▸ **ЗАДАНИЯ К УПРАЖНЕНИЮ**
1) Почему, судя по рассказу о бунте в Риме, пешие гвардейцы поддержали народ? Ответьте одним-двумя предложениями.
2) Продолжите рассказ о бунте в Риме сразу после его последнего предложения.

▸ **ФРАГМЕНТ ТЕКСТА**
++++++++

Мор и голод довели бедствия Рима до предела. Болезнь можно было объяснить лишь справедливым гневом богов, но непосредственной причиной голода считали монополию на зерно, которую поддерживал своим богатством и властью новый советник. Народное недовольство, которое долго проявлялось лишь в перешептываниях, наконец прорвалось в полном зрителей цирке. Народ отказался от любимых развлечений ради более сладостного удовольствия – мести; зрители толпами бросились к одному из уединенных пригородных дворцов императора и гневным криком потребовали голову врага общества. Клеандр, командовавший преторианской гвардией, приказал конному отряду выйти из ворот и разогнать бунтующую толпу. Толпа бросилась бежать в сторону города, несколько человек были зарублены, еще больше – затоптаны насмерть. Но когда конники-преследователи въехали в город, их остановил град камней и дротиков, которые полетели с крыш и из окон домов. Пешие гвардейцы, которые давно завидовали преторианским конникам, привилегированным и высокомерным, встали на сторону народа. Уличное столкновение превратилось в настоящий бой и могло перерасти во всеобщую резню. В конце концов преторианцы отступили, побежденные численным превосходством противника, и новая волна народной ярости, вдвое сильнее прежней, ударила в ворота дворца, где лежал, нежась среди роскоши, Коммод – единственный, кто еще ничего не знал о начавшейся гражданской войне. Прийти к нему с неприятной новостью значило умереть. Он так бы и погиб, сонный и уверенный в своей безопасности, если бы две женщины – его старшая сестра Фадилла и Марция, самая любимая из его наложниц, – не рискнули ворваться к нему. Обливаясь слезами и распустив волосы, они бросились к его ногам и, пустив в ход всю настойчивость и красноречие, которыми наделяет человека страх, рассказали императору о преступлениях его любимца, о народной ярости и о том, что через несколько минут его дворец и он сам могут быть уничтожены. Коммод, видевший сны о наслаждениях и мгновенно разбуженный страхом, приказал бросить народу голову Клеандра. Желанное зрелище мгновенно заставило утихнуть мятеж, и в тот момент сын Марка Аврелия мог бы еще вернуть себе привязанность и доверие подданных.

++++++++

▸ **ВЫДЕРЖКИ ИЗ ЗАПИСЕЙ**
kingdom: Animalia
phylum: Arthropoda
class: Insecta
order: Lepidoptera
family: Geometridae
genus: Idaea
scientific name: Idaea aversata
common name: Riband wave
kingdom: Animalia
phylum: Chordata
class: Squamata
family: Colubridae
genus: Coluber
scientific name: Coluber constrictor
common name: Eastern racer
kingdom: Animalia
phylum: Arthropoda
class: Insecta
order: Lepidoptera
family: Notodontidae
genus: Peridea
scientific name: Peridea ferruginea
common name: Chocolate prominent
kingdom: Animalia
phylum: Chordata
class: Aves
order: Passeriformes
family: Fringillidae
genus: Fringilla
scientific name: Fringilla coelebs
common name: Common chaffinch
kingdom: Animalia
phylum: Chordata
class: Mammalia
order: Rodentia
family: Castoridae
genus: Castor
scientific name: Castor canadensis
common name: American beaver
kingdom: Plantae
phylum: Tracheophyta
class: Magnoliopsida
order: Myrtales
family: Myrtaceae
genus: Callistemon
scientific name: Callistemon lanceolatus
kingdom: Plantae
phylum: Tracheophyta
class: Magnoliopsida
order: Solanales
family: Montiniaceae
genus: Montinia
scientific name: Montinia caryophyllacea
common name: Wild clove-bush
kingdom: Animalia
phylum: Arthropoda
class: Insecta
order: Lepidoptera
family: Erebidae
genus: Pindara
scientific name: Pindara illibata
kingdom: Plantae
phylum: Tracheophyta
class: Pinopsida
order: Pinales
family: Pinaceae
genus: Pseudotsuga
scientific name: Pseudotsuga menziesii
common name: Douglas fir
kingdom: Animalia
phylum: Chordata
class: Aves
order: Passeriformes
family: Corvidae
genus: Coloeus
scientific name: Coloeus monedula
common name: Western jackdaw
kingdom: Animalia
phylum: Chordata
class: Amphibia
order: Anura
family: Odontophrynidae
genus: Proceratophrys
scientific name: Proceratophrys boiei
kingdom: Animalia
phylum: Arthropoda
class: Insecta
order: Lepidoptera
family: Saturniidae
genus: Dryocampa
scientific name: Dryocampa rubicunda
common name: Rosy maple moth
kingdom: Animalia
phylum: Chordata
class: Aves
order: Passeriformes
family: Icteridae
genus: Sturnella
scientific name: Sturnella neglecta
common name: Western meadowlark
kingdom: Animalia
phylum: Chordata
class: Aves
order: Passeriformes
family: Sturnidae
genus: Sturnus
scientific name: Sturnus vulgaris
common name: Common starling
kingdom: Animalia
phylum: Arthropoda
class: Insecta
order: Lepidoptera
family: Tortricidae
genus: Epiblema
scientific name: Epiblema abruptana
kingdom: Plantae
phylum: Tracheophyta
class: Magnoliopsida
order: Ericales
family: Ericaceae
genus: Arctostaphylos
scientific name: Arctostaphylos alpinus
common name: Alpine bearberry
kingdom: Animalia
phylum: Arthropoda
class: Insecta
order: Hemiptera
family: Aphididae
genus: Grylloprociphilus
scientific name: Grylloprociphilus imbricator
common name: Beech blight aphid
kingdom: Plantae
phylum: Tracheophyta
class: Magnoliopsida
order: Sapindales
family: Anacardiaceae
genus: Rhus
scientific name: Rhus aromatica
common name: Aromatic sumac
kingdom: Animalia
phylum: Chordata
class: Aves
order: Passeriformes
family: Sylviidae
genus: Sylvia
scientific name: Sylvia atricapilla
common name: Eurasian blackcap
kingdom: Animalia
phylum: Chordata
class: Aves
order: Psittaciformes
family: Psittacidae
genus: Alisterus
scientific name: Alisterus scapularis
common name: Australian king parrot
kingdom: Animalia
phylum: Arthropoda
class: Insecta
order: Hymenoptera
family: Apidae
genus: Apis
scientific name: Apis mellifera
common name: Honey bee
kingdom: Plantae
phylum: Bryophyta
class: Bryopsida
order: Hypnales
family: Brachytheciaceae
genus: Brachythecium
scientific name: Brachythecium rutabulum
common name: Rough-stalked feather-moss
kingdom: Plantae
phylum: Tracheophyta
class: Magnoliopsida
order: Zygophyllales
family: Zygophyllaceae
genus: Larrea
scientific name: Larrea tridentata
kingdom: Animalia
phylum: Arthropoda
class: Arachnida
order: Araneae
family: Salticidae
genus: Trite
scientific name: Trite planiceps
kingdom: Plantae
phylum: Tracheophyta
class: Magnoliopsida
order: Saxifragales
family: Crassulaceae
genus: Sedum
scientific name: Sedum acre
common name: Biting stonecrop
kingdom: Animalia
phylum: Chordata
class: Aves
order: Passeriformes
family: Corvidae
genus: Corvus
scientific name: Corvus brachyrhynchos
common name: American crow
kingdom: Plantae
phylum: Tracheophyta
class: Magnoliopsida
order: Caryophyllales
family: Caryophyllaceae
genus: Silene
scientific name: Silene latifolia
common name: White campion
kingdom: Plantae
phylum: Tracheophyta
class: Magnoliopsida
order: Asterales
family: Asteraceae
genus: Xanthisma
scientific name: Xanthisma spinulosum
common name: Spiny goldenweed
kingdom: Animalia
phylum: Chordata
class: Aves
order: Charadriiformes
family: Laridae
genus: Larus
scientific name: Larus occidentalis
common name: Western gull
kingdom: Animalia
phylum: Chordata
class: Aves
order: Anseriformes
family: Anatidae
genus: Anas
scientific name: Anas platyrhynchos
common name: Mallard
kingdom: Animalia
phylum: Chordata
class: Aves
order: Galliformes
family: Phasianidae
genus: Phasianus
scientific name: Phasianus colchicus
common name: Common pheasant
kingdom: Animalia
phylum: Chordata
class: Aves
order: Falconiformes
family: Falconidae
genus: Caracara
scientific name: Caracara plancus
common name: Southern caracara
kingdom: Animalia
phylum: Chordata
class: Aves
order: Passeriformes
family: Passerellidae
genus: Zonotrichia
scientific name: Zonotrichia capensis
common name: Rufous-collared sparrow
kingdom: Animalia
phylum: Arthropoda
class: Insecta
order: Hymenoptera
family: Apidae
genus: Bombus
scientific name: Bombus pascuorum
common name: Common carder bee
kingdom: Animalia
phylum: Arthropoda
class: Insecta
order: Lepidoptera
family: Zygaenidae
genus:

++++++++

▸ **ПИСЬМЕННЫЕ ОТВЕТЫ**
1) Пешие гвардейцы давно завидовали преторианским конникам, которые были привилегированными и высокомерными. Поэтому в уличном столкновении они встали на сторону народа.

2)
Но в душе Коммода угасли все следы добродетели и человечности. Отдав бразды правления в руки своих недостойных любимцев, он ценил в верховной власти лишь одно – неограниченную возможность удовлетворять свою разнузданную жажду чувственных удовольствий. Все свое время он проводил в гареме из трехсот красивых женщин и стольких же мальчиков, набранных из всех сословий и из всех провинций; а если искусство обольщения не давало нужного результата, этот грубый развратник применял силу. Древние историки подробно описывают разнузданные сцены оргий, которые попирают все границы, проведенные природой и скромностью, но их слишком точные описания было бы трудно изложить на современном языке, не нарушая правил приличия. Время, не занятое похотью, было заполнено самыми низменными развлечениями. Ни влияние эпохи, когда были в ходу хорошие манеры и утонченность, ни занятия под руководством заботливых преподавателей не смогли оставить в примитивном и грубом уме Коммода даже самый слабый отпечаток учености; он был первым римским императором, который не имел совершенно никакого влечения к умственным удовольствиям. Даже Нерон делал большие успехи (хоть и преувеличивал их) в изящных искусствах – музыке и поэзии, и эти его стремления мы не стали бы презирать, если бы он не превратил приятное занятие, которым заполнял часы досуга, в серьезное дело и главную гордость своей жизни. Но Коммод с самого раннего детства проявил отвращение ко всем точным и изящным наукам и большую привязанность к развлечениям черни – выступлениям атлетов в пирке и амфитеатре, боям гладиаторов и охоте на диких зверей. Преподаватели всех наук, которых Марк Аврелий назначил в учителя к сыну, видели, что тот слушал их невнимательно и с отвращением, а мавры и парфяне, учившие его метать дротик и стрелять из лука, нашли в Коммоде ученика, который занимался прилежно и с наслаждением и вскоре сравнялся с самыми искусными из своих наставников в верности глаза и меткости руки.